Fans weren’t the only disappointed ones; head coach Kevin McHale acknowledged the fact that an established superstar would have been just what the team needed.

“There were a lot of things in the hopper,” McHale told the Houston Chronicle. “There were a lot of different things we were looking at. Ideally, it would have been nice to pull off a trade that would have helped the team immediately.”

Jeremy Lamb averaged 17.7 points for Connecticut, giving the Rockets a shooting guard for the future. This pick makes Kevin Martin even more expendable, as Courtney Lee is a restricted free agent and will likely be back for the Rockets. Martin has an expiring contract that should help alleviate the challenges of moving him elsewhere.

Lamb has work to do in the gym, and must focus on improving his defensive game to be successful in the NBA.

Royce White might the most intriguing player in this year’s draft.
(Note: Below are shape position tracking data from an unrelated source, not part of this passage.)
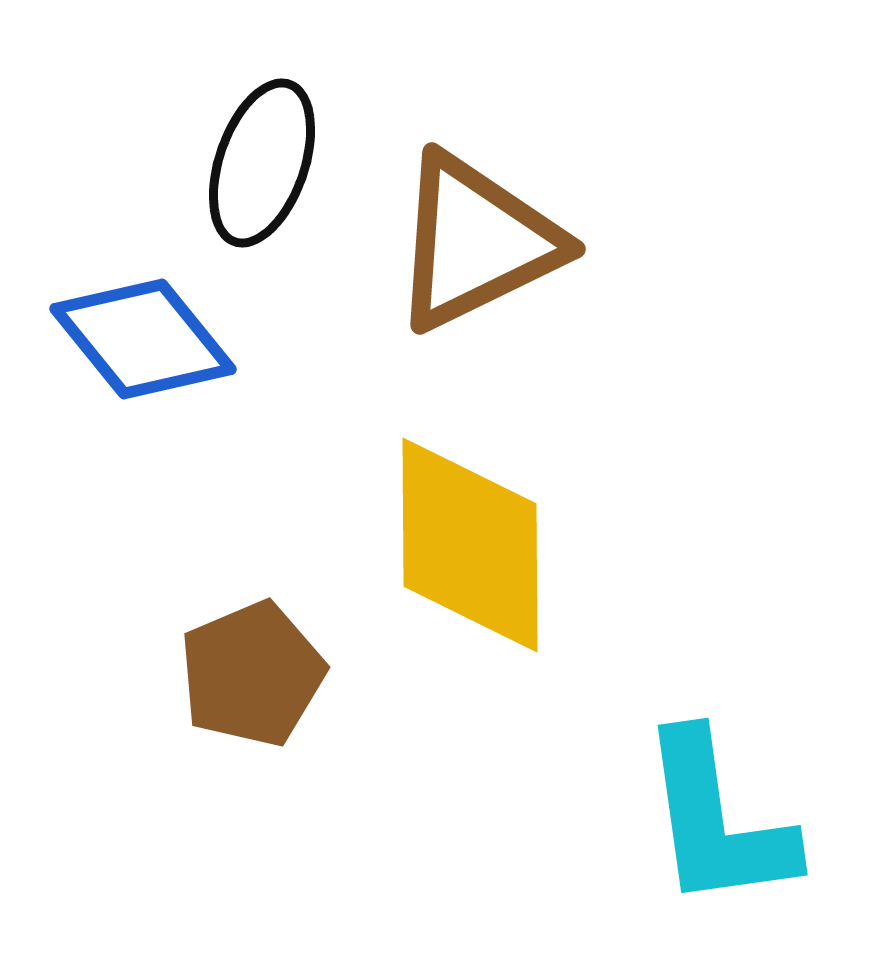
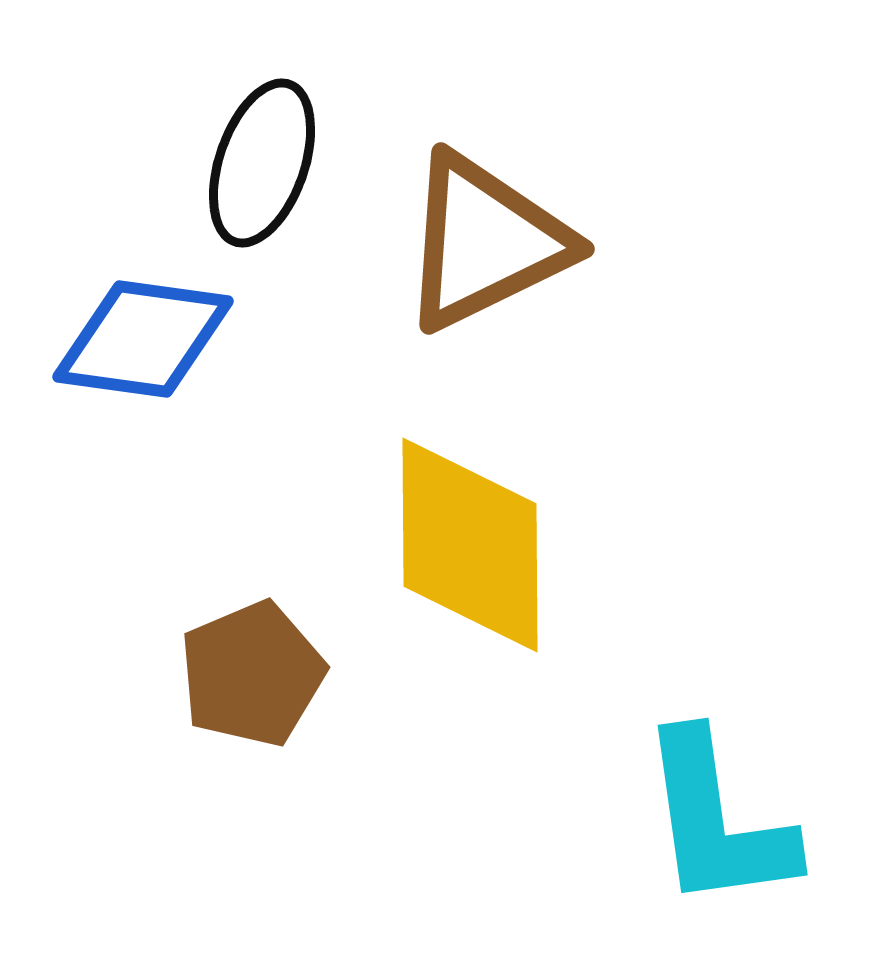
brown triangle: moved 9 px right
blue diamond: rotated 43 degrees counterclockwise
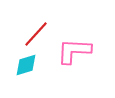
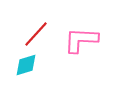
pink L-shape: moved 7 px right, 11 px up
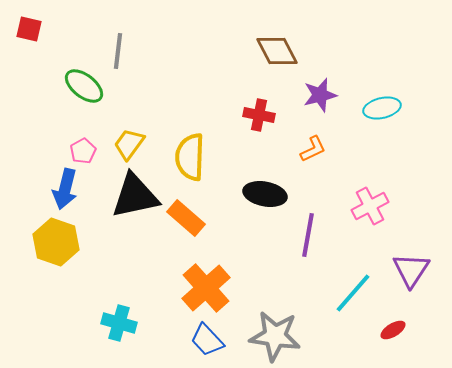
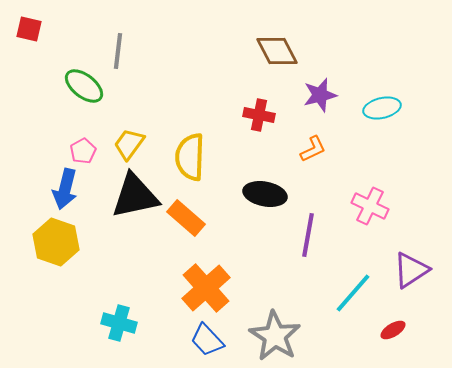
pink cross: rotated 36 degrees counterclockwise
purple triangle: rotated 24 degrees clockwise
gray star: rotated 24 degrees clockwise
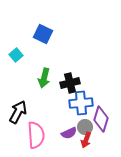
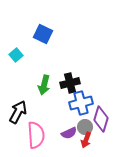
green arrow: moved 7 px down
blue cross: rotated 10 degrees counterclockwise
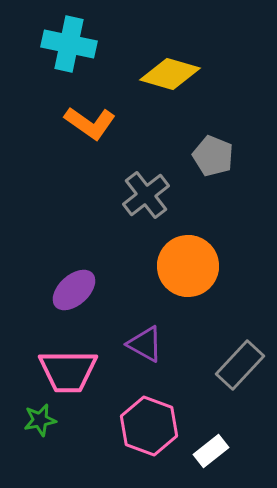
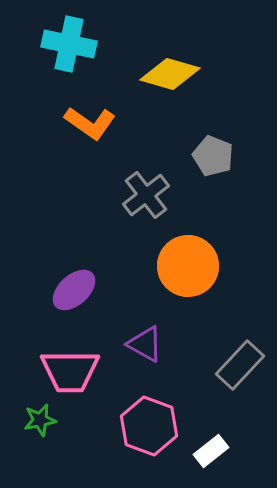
pink trapezoid: moved 2 px right
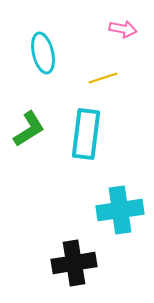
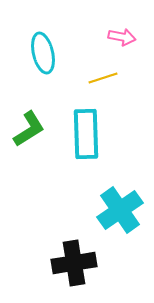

White struggles with an anxiety disorder, and has a sketchy past which he openly admits.

Though these problems exist, White knows he’s defeated them and feels like the Rockets sent him a strong signal of confidence by drafting him with the 16th pick.

“I’m just happy the Houston Rockets took me when they didn’t have to,” White admitted. “I do have a lot of red flags in my history that could have kept me out of that 16th spot or out of the first round in general. I’m glad they took that chance on me.”

The uniqueness in Royce’s game is his passing ability. For a combo forward, Royce has great court vision, and above average speed at the position. The Rockets are stockpiled with forwards, but given the time, Royce may be the one to break free from the pack.

The forward frenzy continued as the Rockets decided they could not pass up on sophomore Terrence Jones, a 6’9 forward who averaged 12.5 points, and 7 rebounds per game. Jones has a 7-2 wingspan, and brings a unique blend of athleticism and versatility to the court.

The Rockets claim they will keep all three rookies, but history has shown that the front office will not be afraid to pull the trigger if a trade that involves a star is on the table. The main thing to remember here is the Rockets drafted three versatile players who can be packaged in various combinations.

If the Rockets are still pursuing a superstar, which they are, then you can be sure these young guys will be involved.

The team is log jammed at the forward position, while the same can’t be said at center. They currently don’t have a center, and while Marcus Camby has vowed to return, he is 38 years old. Camby’s minutes will be limited, making it imperative for the team to fill a desperate need. The Rockets have now been rumored to be interested in restricted free agent Omer Asik, who they have pursued in the past.

Owner Les Alexander is not disappointed in how the night turned out, and wants to make it clear that the team is not sitting still, but instead evolving into a real contender.

“The emphasis is always to try to be as great as we can every year,” Alexander said. “It doesn’t change. It’s not like this year my thoughts are any different than any other year – zero difference.”

Alexander also came to the defense of Rockets general manager Daryl Morey, who many believe is on the hot seat.

“I think Daryl (Morey, Rockets general manager) has done a terrific job,” Alexander said. “Why would I want to change? I’m always getting that question for some reason. They expect him to get LeBron James tomorrow. That’s not happening.”

While Morey is respected by many across the city, fans are growing impatient with the small fish acquisitions, and are ready for Morey to hook a big fish. Morey has made valiant efforts ever since accepting the job as Rockets GM, but as each rumor passes, reality bites the dust.

Alexander was very pleased with the players that were acquired, but finished his comments by acknowledging the team needed a superstar to succeed.

“We still can be players in free agency, too,” Alexander said. “We’ll do something in free agency.”